DEINE AUFGABE:
Fasse den Textauszug unten in drei Sätzen zusammen.

Die hannöverschen Truppen (hier Gustav Friedrich von Dachenhausen, der vierte Oberst, den Copley 1787 malt) werden nach dem Sieg über die Spanier und Franzosen vom König belobigt werden, sie dürfen ein spezielles Abzeichen an ihrer Uniform tragen. Belobigt wird auch der einfache Soldat Ludwig Schweckendieck aus Hoya, er bekommt eine kleine Erhöhung seines Solds. Er soll allerdings am 13. März 1797 mit 52 Jahren in Armut gestorben sein. In einer anderen ➱Quelle, in der er Schwependik heißt, wird über ihn gesagt: Dieser Soldat erhielt nachher von England eine lebenslängliche bedeutende Pension und hat um das Jahr 1820 noch in Hoya gelebt.

BEREITGESTELLTE DATEN:
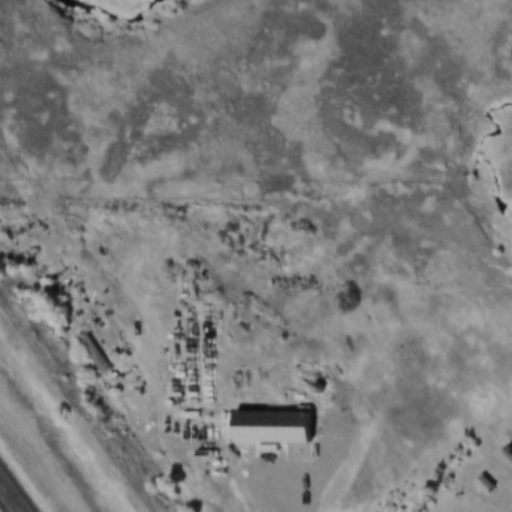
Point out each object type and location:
building: (89, 351)
building: (94, 353)
silo: (311, 386)
building: (311, 386)
building: (272, 424)
building: (264, 426)
building: (508, 450)
road: (278, 477)
road: (12, 495)
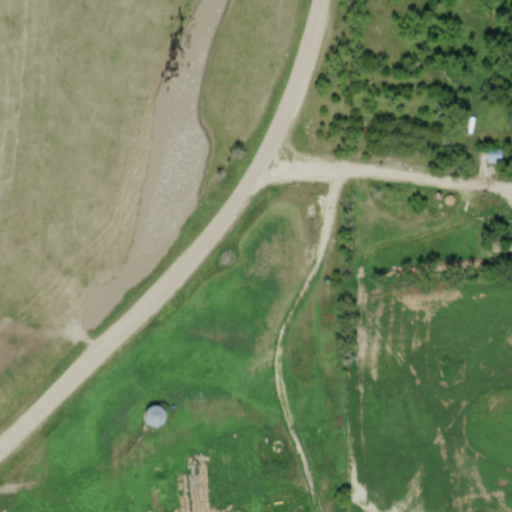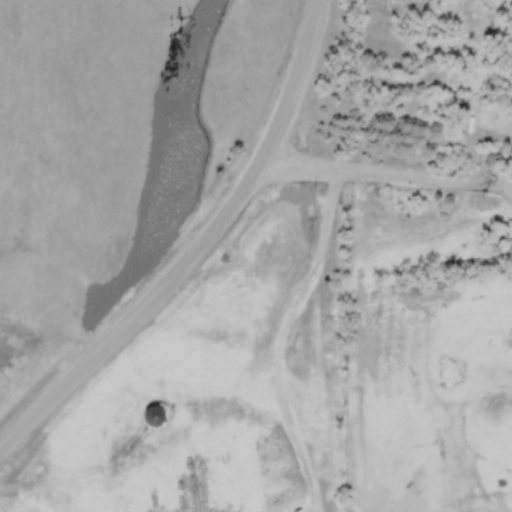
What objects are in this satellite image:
road: (387, 174)
road: (195, 246)
building: (154, 420)
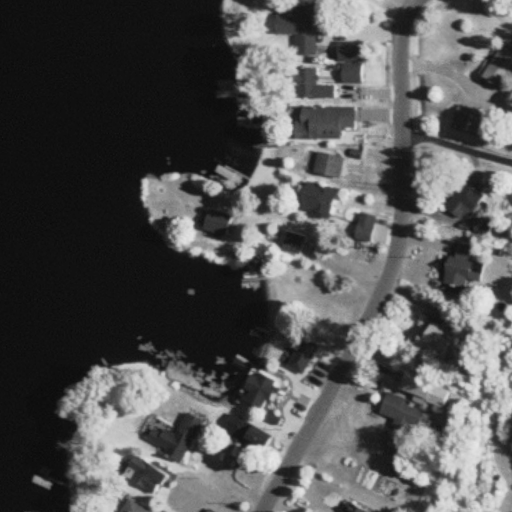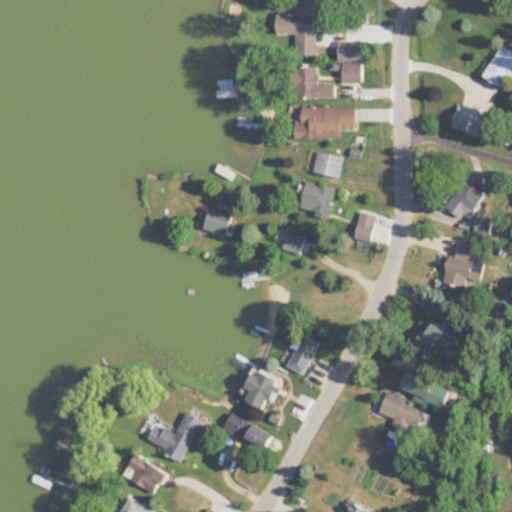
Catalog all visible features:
building: (302, 26)
building: (351, 50)
road: (444, 61)
building: (501, 67)
building: (353, 71)
building: (311, 83)
building: (472, 121)
building: (326, 122)
building: (507, 135)
road: (457, 144)
building: (329, 164)
building: (320, 198)
building: (466, 200)
building: (219, 222)
building: (484, 225)
building: (366, 226)
building: (294, 243)
building: (466, 265)
road: (392, 270)
building: (439, 337)
building: (302, 353)
building: (426, 388)
building: (263, 389)
building: (406, 412)
building: (249, 431)
building: (178, 435)
building: (147, 474)
building: (138, 506)
building: (356, 507)
building: (212, 511)
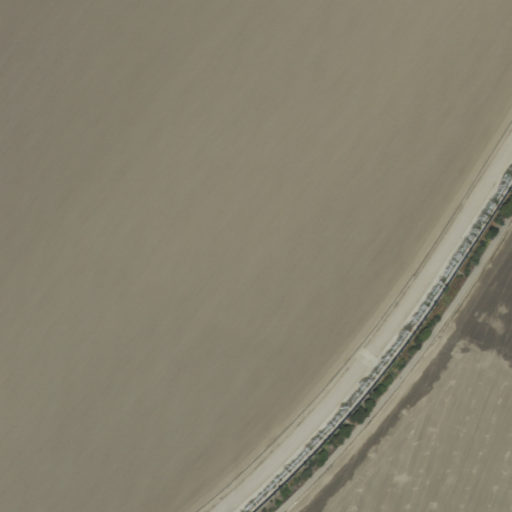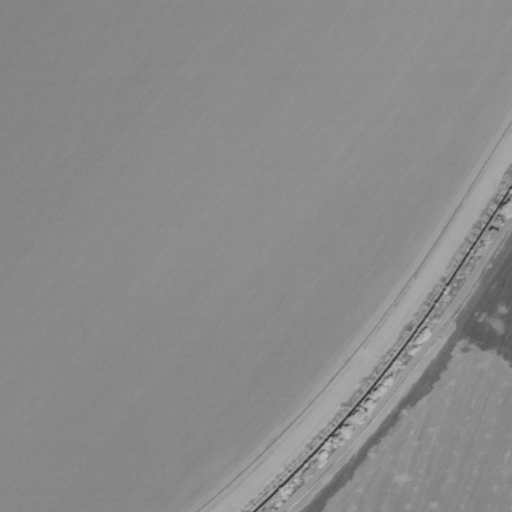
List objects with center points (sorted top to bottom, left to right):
crop: (256, 256)
road: (470, 351)
road: (403, 368)
road: (411, 377)
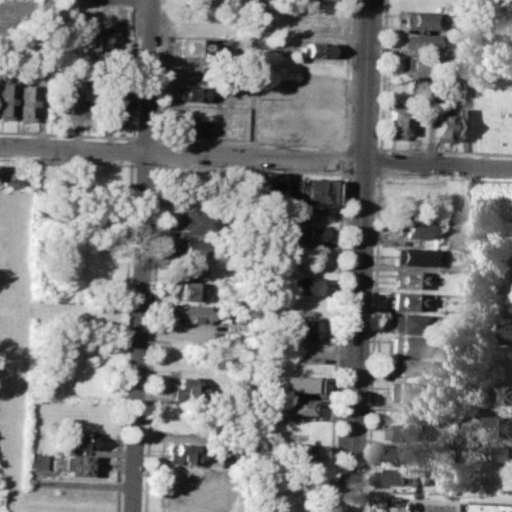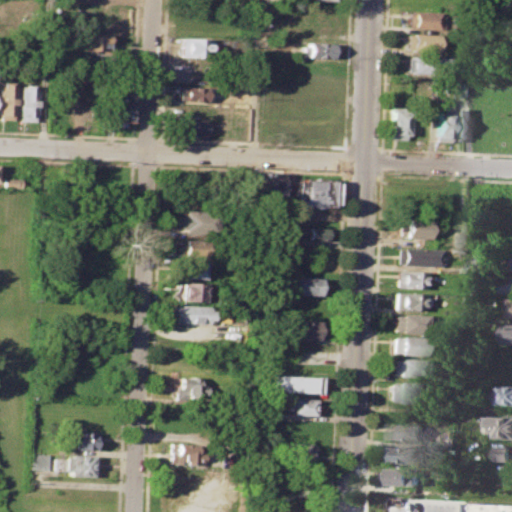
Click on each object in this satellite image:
building: (421, 19)
building: (422, 20)
building: (92, 42)
building: (420, 42)
building: (421, 42)
building: (93, 44)
building: (194, 46)
building: (194, 47)
building: (318, 49)
building: (318, 50)
building: (410, 65)
building: (427, 65)
building: (437, 65)
road: (42, 74)
road: (345, 75)
road: (381, 75)
road: (254, 79)
building: (434, 84)
building: (464, 88)
building: (191, 93)
building: (192, 93)
building: (6, 100)
building: (6, 100)
building: (26, 102)
building: (27, 103)
building: (117, 106)
building: (118, 106)
building: (439, 121)
building: (396, 122)
building: (440, 122)
building: (394, 123)
building: (419, 123)
building: (459, 124)
building: (459, 124)
building: (190, 127)
building: (190, 128)
road: (131, 133)
road: (445, 150)
road: (181, 154)
road: (342, 159)
road: (379, 160)
road: (437, 166)
road: (379, 172)
building: (266, 188)
building: (267, 190)
building: (312, 192)
building: (315, 192)
building: (196, 221)
building: (192, 222)
building: (415, 225)
building: (411, 228)
building: (307, 232)
building: (302, 233)
building: (192, 245)
building: (188, 248)
building: (416, 254)
road: (143, 256)
road: (360, 256)
building: (416, 256)
building: (477, 259)
building: (191, 268)
building: (189, 269)
road: (375, 276)
building: (408, 278)
building: (408, 279)
building: (506, 282)
building: (306, 284)
building: (511, 284)
building: (305, 285)
building: (191, 289)
building: (472, 289)
building: (188, 291)
building: (407, 299)
building: (407, 301)
building: (510, 307)
building: (191, 313)
building: (191, 314)
building: (408, 323)
building: (409, 323)
building: (303, 328)
building: (304, 329)
building: (510, 331)
building: (509, 333)
road: (334, 340)
building: (407, 343)
building: (406, 345)
building: (406, 366)
building: (407, 367)
building: (294, 383)
building: (294, 383)
building: (189, 386)
building: (187, 388)
building: (404, 390)
building: (402, 391)
building: (506, 393)
building: (504, 394)
building: (471, 403)
building: (301, 405)
building: (299, 406)
building: (503, 424)
building: (499, 425)
building: (407, 430)
building: (403, 431)
building: (82, 439)
building: (81, 440)
building: (297, 450)
building: (298, 450)
building: (501, 451)
building: (180, 453)
building: (502, 453)
building: (182, 454)
building: (404, 454)
building: (405, 454)
building: (35, 460)
building: (35, 460)
building: (80, 463)
building: (77, 464)
building: (405, 475)
building: (403, 476)
building: (488, 506)
building: (488, 507)
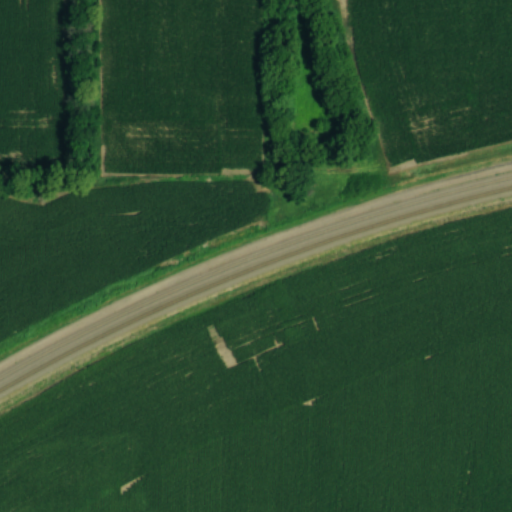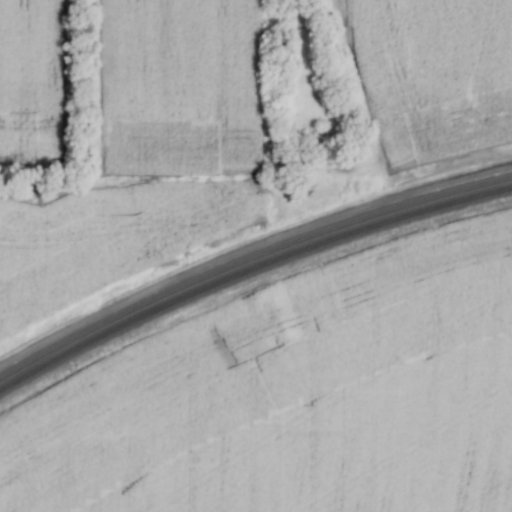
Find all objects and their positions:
railway: (249, 250)
railway: (248, 270)
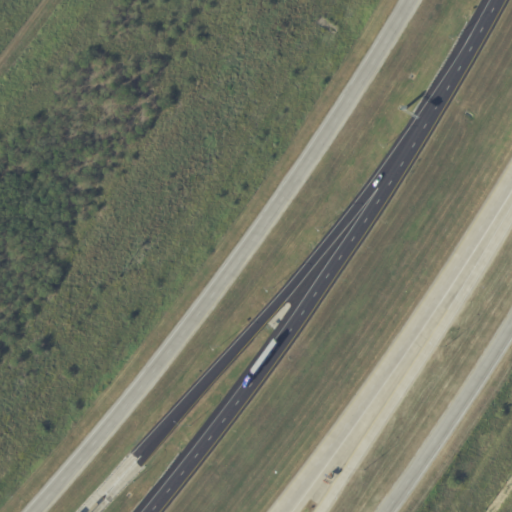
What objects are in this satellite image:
road: (452, 79)
road: (326, 166)
road: (246, 337)
road: (285, 339)
road: (402, 346)
road: (417, 362)
park: (470, 450)
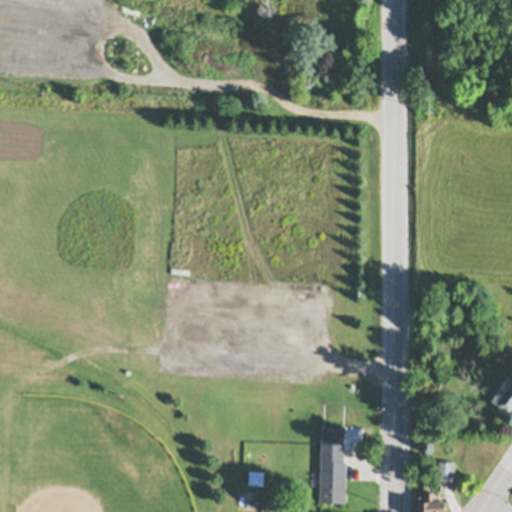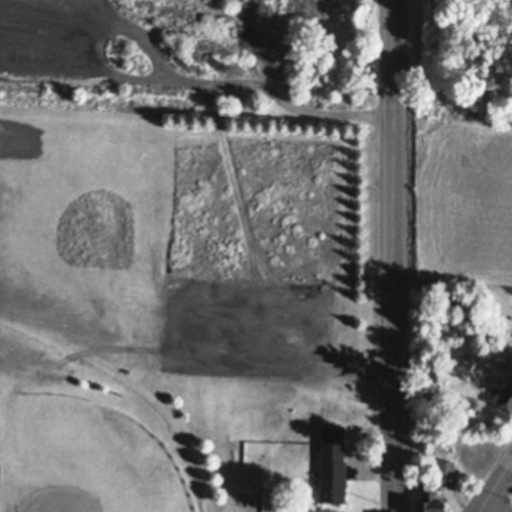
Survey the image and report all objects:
building: (319, 26)
building: (278, 27)
building: (238, 75)
road: (395, 255)
parking lot: (245, 328)
road: (361, 367)
building: (504, 394)
building: (505, 394)
park: (81, 437)
park: (91, 461)
building: (446, 470)
building: (446, 470)
building: (334, 472)
building: (332, 473)
building: (256, 477)
road: (495, 486)
building: (431, 503)
building: (432, 503)
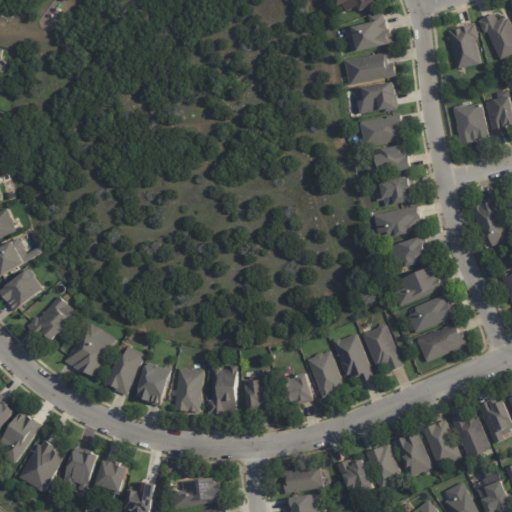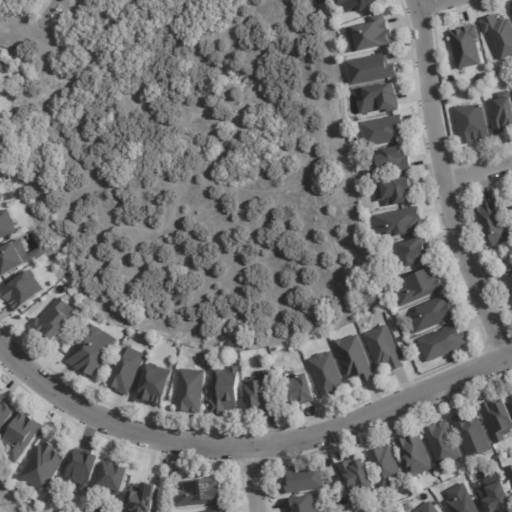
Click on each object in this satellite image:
building: (511, 2)
building: (511, 3)
building: (356, 4)
building: (360, 4)
road: (432, 4)
building: (370, 33)
building: (373, 34)
building: (499, 34)
building: (497, 36)
building: (465, 46)
building: (463, 48)
building: (3, 62)
building: (2, 63)
building: (370, 68)
building: (373, 69)
building: (377, 97)
building: (381, 97)
building: (500, 113)
building: (502, 114)
building: (471, 123)
building: (471, 124)
road: (261, 128)
building: (382, 129)
building: (387, 129)
building: (392, 159)
building: (392, 162)
park: (191, 164)
road: (479, 172)
road: (446, 183)
building: (394, 190)
building: (398, 191)
building: (2, 195)
building: (0, 197)
building: (510, 200)
building: (398, 222)
building: (403, 222)
building: (492, 222)
building: (493, 222)
building: (6, 223)
building: (8, 224)
building: (412, 251)
building: (416, 252)
building: (13, 256)
building: (14, 258)
building: (509, 281)
building: (508, 282)
building: (419, 285)
building: (422, 287)
building: (23, 289)
building: (26, 291)
building: (431, 313)
building: (436, 314)
building: (55, 318)
building: (56, 320)
building: (442, 341)
building: (444, 342)
building: (387, 348)
building: (383, 349)
building: (92, 350)
building: (94, 350)
building: (354, 358)
building: (358, 358)
building: (198, 363)
building: (126, 370)
building: (129, 371)
building: (326, 373)
building: (330, 374)
building: (161, 383)
building: (155, 384)
building: (224, 389)
building: (299, 389)
building: (304, 389)
building: (190, 390)
building: (193, 390)
building: (229, 391)
building: (264, 393)
building: (258, 395)
building: (511, 397)
building: (5, 410)
building: (6, 411)
building: (497, 419)
building: (498, 419)
building: (472, 435)
building: (473, 435)
building: (20, 436)
building: (24, 436)
building: (442, 443)
building: (446, 444)
road: (249, 446)
building: (414, 454)
building: (417, 454)
building: (43, 465)
building: (45, 465)
building: (385, 465)
building: (388, 466)
building: (85, 467)
building: (81, 469)
building: (510, 470)
building: (511, 470)
building: (115, 475)
building: (112, 476)
building: (356, 476)
building: (359, 478)
road: (254, 479)
building: (303, 479)
building: (307, 480)
building: (201, 491)
building: (204, 493)
building: (495, 493)
building: (142, 498)
building: (145, 498)
building: (421, 498)
building: (495, 498)
building: (460, 499)
building: (465, 500)
building: (304, 503)
building: (307, 504)
park: (8, 505)
building: (427, 508)
building: (431, 508)
building: (214, 509)
road: (1, 510)
building: (220, 510)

AUSGABE:
Nach dem Sieg über die Spanier und Franzosen werden die hannöverschen Truppen vom König belobigt und dürfen ein spezielles Abzeichen an ihrer Uniform tragen. Auch der einfache Soldat Ludwig Schweckendieck aus Hoya wird belobigt und erhält eine kleine Erhöhung seines Solds. Er soll am 13. März 1797 mit 52 Jahren in Armut gestorben sein, doch laut einer anderen Quelle, die ihn Schwependik nennt, bekam er später von England eine lebenslängliche bedeutende Pension und lebte um das Jahr 1820 noch in Hoya.